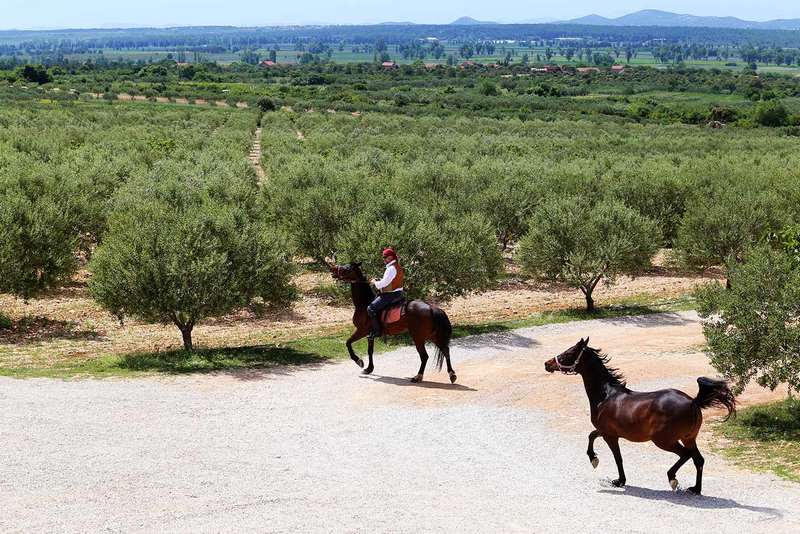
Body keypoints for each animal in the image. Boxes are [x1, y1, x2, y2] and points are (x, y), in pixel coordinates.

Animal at [328, 260, 456, 384]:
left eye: (347, 268)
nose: (333, 270)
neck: (364, 304)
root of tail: (432, 308)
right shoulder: (370, 335)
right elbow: (370, 351)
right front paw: (369, 369)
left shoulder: (362, 331)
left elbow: (348, 343)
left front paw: (359, 361)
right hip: (433, 336)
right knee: (446, 351)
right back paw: (452, 375)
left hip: (418, 337)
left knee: (425, 356)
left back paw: (417, 377)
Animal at [544, 342, 736, 496]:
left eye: (569, 353)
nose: (547, 364)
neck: (606, 395)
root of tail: (693, 401)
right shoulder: (607, 431)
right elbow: (591, 435)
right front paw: (594, 459)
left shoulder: (610, 436)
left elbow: (617, 457)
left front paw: (618, 479)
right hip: (688, 438)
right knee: (698, 460)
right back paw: (695, 489)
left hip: (664, 441)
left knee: (686, 455)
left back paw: (672, 478)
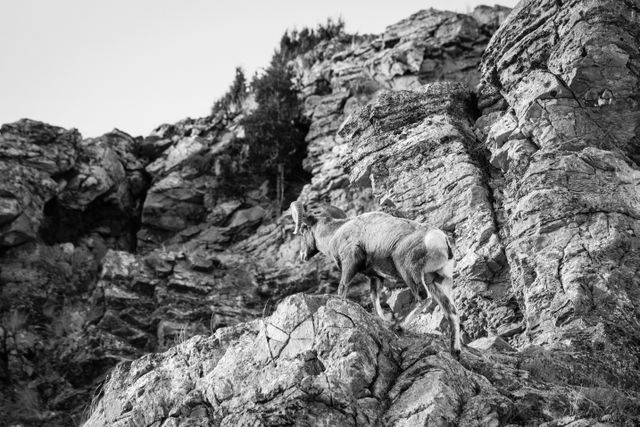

Task description —
A precise repetition of every entry, free of pictures, is the expected answer.

Answer —
Body keypoints for each animal in the image. Boxes are [x1, y1, x2, y2] and points are (x, y), in pixel coordinates.

Animal at [328, 260, 456, 384]:
left eye: (347, 268)
nose: (333, 270)
neck: (364, 304)
root of tail: (432, 308)
right shoulder: (370, 335)
right elbow: (370, 351)
right front paw: (369, 369)
left shoulder: (362, 331)
left elbow: (348, 343)
left front paw: (359, 361)
right hip: (433, 336)
right knee: (446, 351)
right back paw: (452, 375)
left hip: (418, 337)
left knee: (425, 356)
left back paw: (417, 377)
Animal at [544, 342, 736, 496]:
left eye: (569, 353)
nose: (547, 364)
neck: (606, 395)
root of tail: (693, 401)
right shoulder: (607, 431)
right elbow: (591, 435)
right front paw: (594, 459)
left shoulder: (610, 436)
left elbow: (617, 457)
left front paw: (618, 479)
right hip: (688, 438)
right knee: (698, 460)
right back paw: (695, 489)
left hip: (664, 441)
left knee: (686, 455)
left back paw: (672, 478)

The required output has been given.